Summary: cman quorum timeout is too short
Product: Red Hat Enterprise Linux 6 Reporter: Lon Hohberger <lhh>
Component: clusterAssignee: Fabio Massimo Di Nitto <fdinitto>
Status: CLOSED ERRATA QA Contact: Cluster QE <mspqa-list>
Severity: high Docs Contact:
Priority: high    
Version: 6.0CC: ccaulfie, cluster-maint, djansa, jkortus, lhh, rpeterso, teigland
Target Milestone: rc   
Target Release: ---   
Hardware: Unspecified   
OS: Unspecified   
Whiteboard:
Fixed In Version: cluster-3.0.12-38.el6 Doc Type: Bug Fix
Doc Text:
Story Points: ---
Clone Of: Environment:
Last Closed: 2011-05-19 12:54:49 UTC Type: ---
Regression: --- Mount Type: ---
Documentation: --- CRM:
Verified Versions: Category: ---
oVirt Team: --- RHEL 7.3 requirements from Atomic Host:
Cloudforms Team: --- Target Upstream Version:

Description Lon Hohberger 2011-03-16 14:56:56 UTC
Description of problem:

Tim Wilkinson hit an issue where the CMAN quorum timeout default of 20 seconds was causing the initscript to short-circuit prematurely.

His cluster would form and become quorate in approx. 28 seconds.

We worked around this by increasing the CMAN_QUORUM_TIMEOUT to 45 seconds, but I hardly think it's unreasonable to wait this long for quorum to form generally, and will prevent people from scratching their heads in the future about why they have to run the initscript a second time to bring up any missing daemons.


Version-Release number of selected component (if applicable): 3.0.12-23.el6


How reproducible: Varies; seems to be hardware dependent.


Steps to Reproduce:
1. Boot cluster
2. Quorum doesn't form in 20 seconds



Actual results:
 * fenced, dlm_controld, gfs_controld do not start up because of a short-circuit in the initscript (for safety)

Expected results:
 * all daemons running

Additional info:

The goal is to simply have the default CMAN_QUORUM_TIMEOUT in /etc/init.d/cman increased from 20 to 40 seconds to account for variances in hardware.

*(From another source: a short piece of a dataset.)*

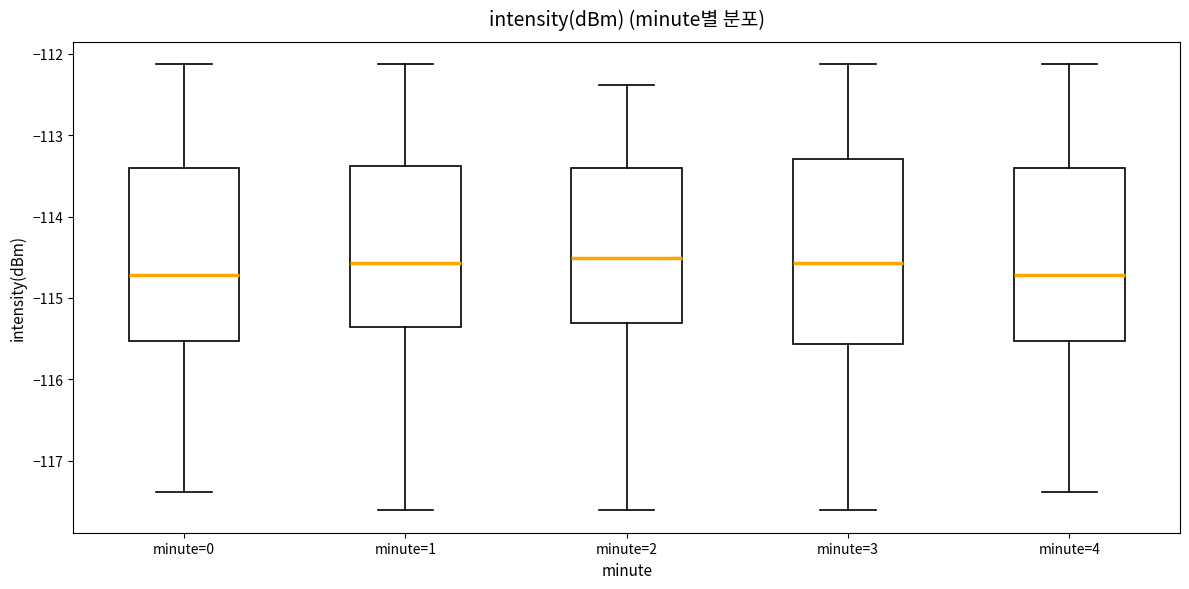

Comparing the boxes themselves (not the whiskers), which one is the tallest?

minute=3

Comment 5 errata-xmlrpc 2011-05-19 12:54:49 UTC
An advisory has been issued which should help the problem
described in this bug report. This report is therefore being
closed with a resolution of ERRATA. For more information
on therefore solution and/or where to find the updated files,
please follow the link below. You may reopen this bug report
if the solution does not work for you.

http://rhn.redhat.com/errata/RHBA-2011-0537.html